So to sum up my thoughts on this: I feel this commit actually cleans up the code a lot and that alone may be sufficient to get it merged. We could make the cache a runtime configurable option so operators can choose whether to use it or not but that may be overkill. Lastly, I'm not opposed to just removing the cache entirely but I think that before we do that we ought to be very sure that performance doesn't suffer on the servers which actually stand to benefit the most from the cache; I think it's worth running this branch on s1 or s2 and capturing performance over a large amount of queries and comparing results.

@scottschurr
Copy link
Collaborator

@greg7mdp:

strange that longest ns is longer for Scott D's branch than develop. I would assume these occur when we don't have a cache hit, right?

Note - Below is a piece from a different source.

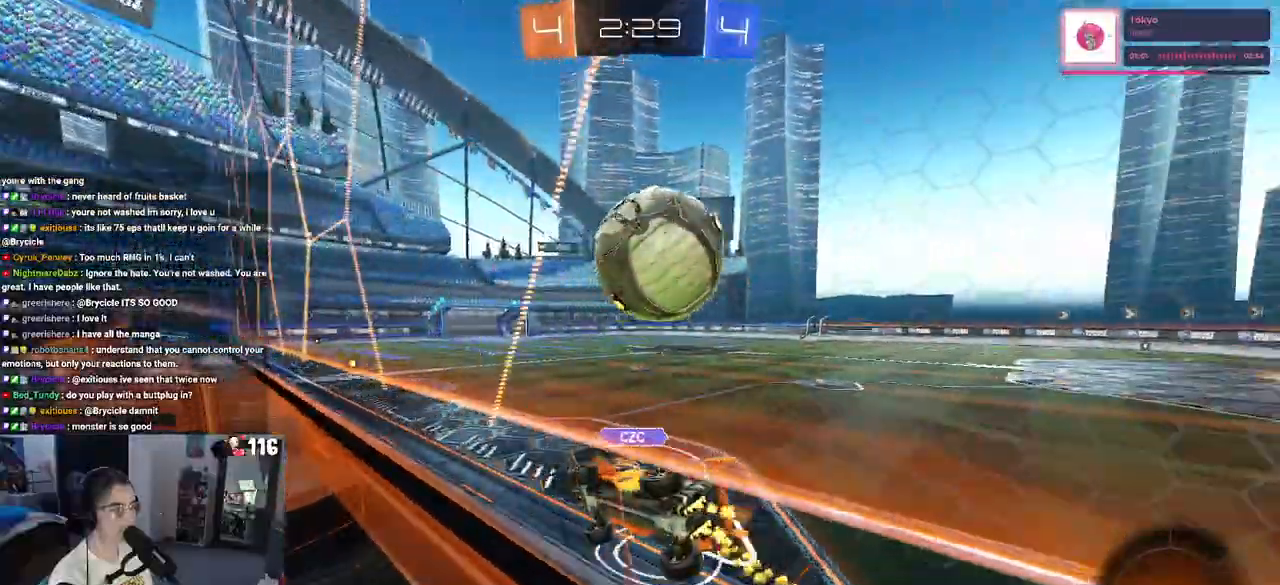
{"buttons": ["R2"], "left_stick": "center", "right_stick": "center", "events": []}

My guess is that the longest ns can be attributed to at least a couple of sources:

  • Multiprocessing/thread swapping can swap a thread out. Where, when, and how often that happens, and how long the thread is swapped out, is non-determinate from the perspective of this test.
  • Having code not in cache can cause delays while that code is fetched into cache. So code with a larger footprint may spike longer times.

I would expect thread swapping to have the largest impact of these two. So the longest ns value may effectively be noise. But it's hard to know for sure.

How many different AccountIDs does the test use? Are they randomly accessed?

The test case is not really a test case as such. I'm installing the timer in the rippled source code and then running that instance of rippled agains the main network. The AccountIDs being used should be representative of the Account IDs seen by a normally running rippled instance. Similarly, the randomness of the access should be the same that a regular rippled instance would see.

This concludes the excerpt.